FlyerTalk Forums - View Single Post - Two weeks in Italy for our honeymoon
View Single Post
Old Jun 10, 2016, 2:59 pm
  #14  
Perche
 
Join Date: Mar 2011
Location: SFO, VCE
Programs: AA EXP >4 MM, Lifetime Plat
Posts: 2,881
Originally Posted by flapane
Don't get me wrong, but having spent almost all my entire life there I can testify that this is something I have never heard, told or seen before, and I can actually hardly imagine the scene.
But it could be a nice scene for an american movie, though, provided they start using some theatrical gestures, too.
You lived in Naples met of you life and don't know it has its own language? Those in the tourist or services industry speak Italian, but with a strong Napolitano accent.

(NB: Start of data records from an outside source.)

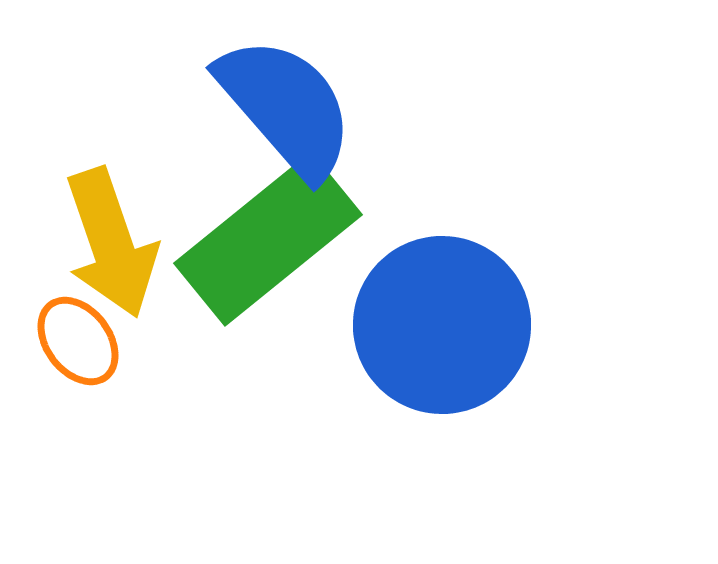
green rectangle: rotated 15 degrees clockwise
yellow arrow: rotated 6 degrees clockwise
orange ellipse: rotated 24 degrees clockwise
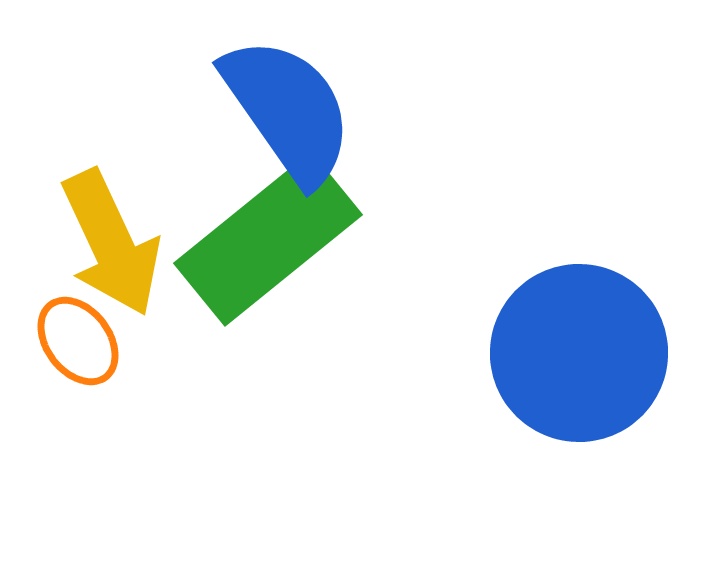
blue semicircle: moved 2 px right, 3 px down; rotated 6 degrees clockwise
yellow arrow: rotated 6 degrees counterclockwise
blue circle: moved 137 px right, 28 px down
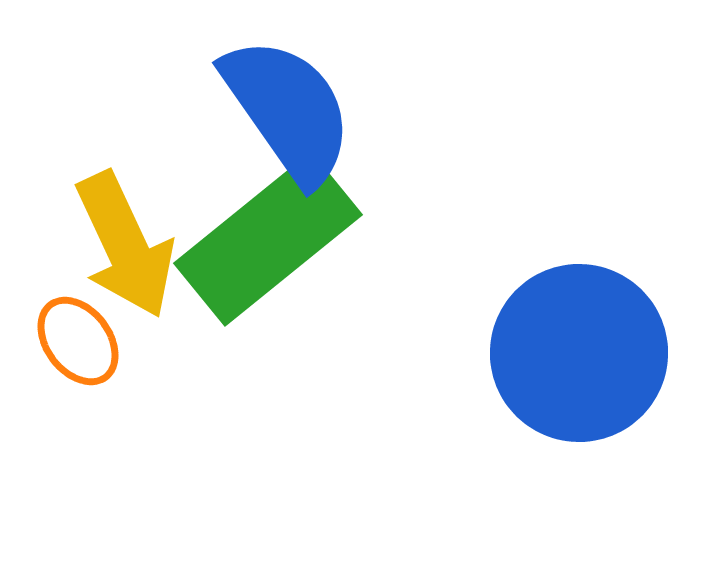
yellow arrow: moved 14 px right, 2 px down
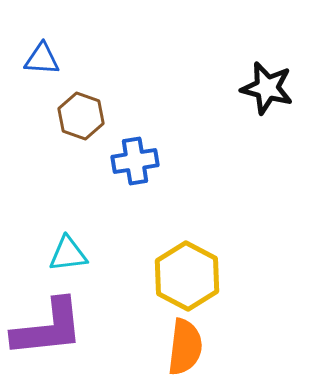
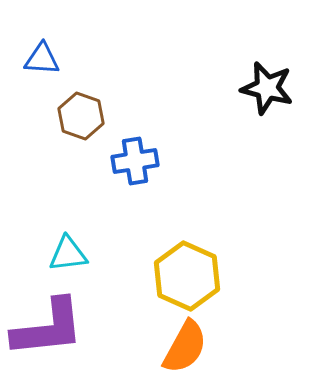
yellow hexagon: rotated 4 degrees counterclockwise
orange semicircle: rotated 22 degrees clockwise
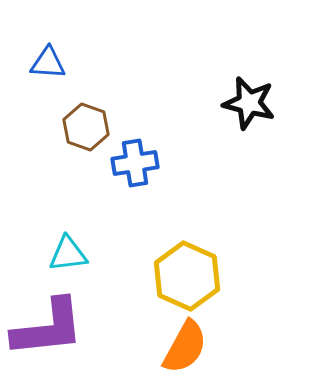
blue triangle: moved 6 px right, 4 px down
black star: moved 18 px left, 15 px down
brown hexagon: moved 5 px right, 11 px down
blue cross: moved 2 px down
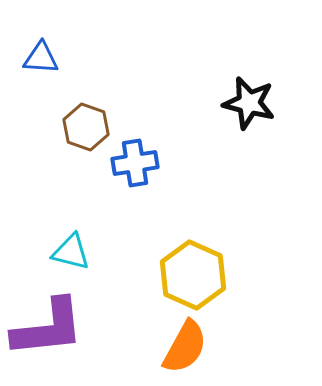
blue triangle: moved 7 px left, 5 px up
cyan triangle: moved 3 px right, 2 px up; rotated 21 degrees clockwise
yellow hexagon: moved 6 px right, 1 px up
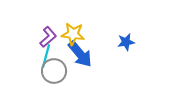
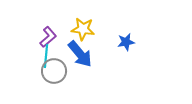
yellow star: moved 10 px right, 5 px up
cyan line: rotated 10 degrees counterclockwise
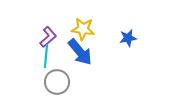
blue star: moved 2 px right, 4 px up
blue arrow: moved 2 px up
gray circle: moved 3 px right, 11 px down
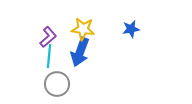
blue star: moved 3 px right, 9 px up
blue arrow: rotated 60 degrees clockwise
cyan line: moved 3 px right
gray circle: moved 2 px down
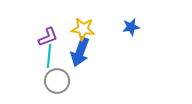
blue star: moved 2 px up
purple L-shape: rotated 20 degrees clockwise
gray circle: moved 3 px up
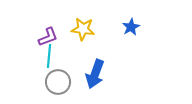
blue star: rotated 18 degrees counterclockwise
blue arrow: moved 15 px right, 22 px down
gray circle: moved 1 px right, 1 px down
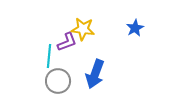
blue star: moved 4 px right, 1 px down
purple L-shape: moved 19 px right, 5 px down
gray circle: moved 1 px up
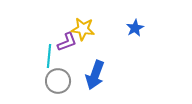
blue arrow: moved 1 px down
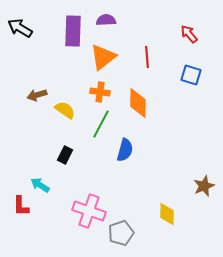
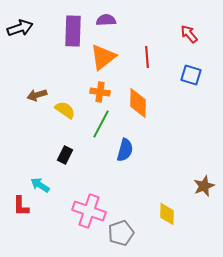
black arrow: rotated 130 degrees clockwise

In 2008, the Neapolitan language was recognized by UNESCO as a protected language and heritage. It’s spoken by about 8 million people in Southern Italy, though it enjoys no official status and is not taught in schools. It’s somewhat intelligible with Italian, as most Romance languages are, but the two truly differ to the point where a northern Italian would have no idea what was being said in a bar exchange in Naples. There are many words that cannot be translated back into Italian; in fact, many Neapolitans may have to switch from speaking Italian to Neapolitan just to get their true point across. I've walked into many a bar on the periphery of the tourist area, and the bartender shrugs and calls over a kid because to learn Italian for the first 8 years of school, because it's not spoken at home. Go to a pizza shop on via Tribunali, or a restaurant or hotel on the lungamare, or one of the fashionable areas and you will be able ton understand the Naples accented Italian. But if you wander out as I do, that's by the case. They'll always find someone in the bar who can communicate with you, but many older ones cannot. I've walked into neighborhood bars where they are speaking Napolitano and ask them a question in Italian. They'll answer in Italian. Then go back to Napolitano and I have no clue. Not even a word, there's enough Italian for commercial purposes, but if you're sitting in a real local restaurant, that language you here around you is not Italian being spoke. Same in many parts of Venice, slices of Piemonte and Abruzzo and Sicily. This is less as you go up the educational and professional ladder because all higher education is taught in Florentine (standard) Italian.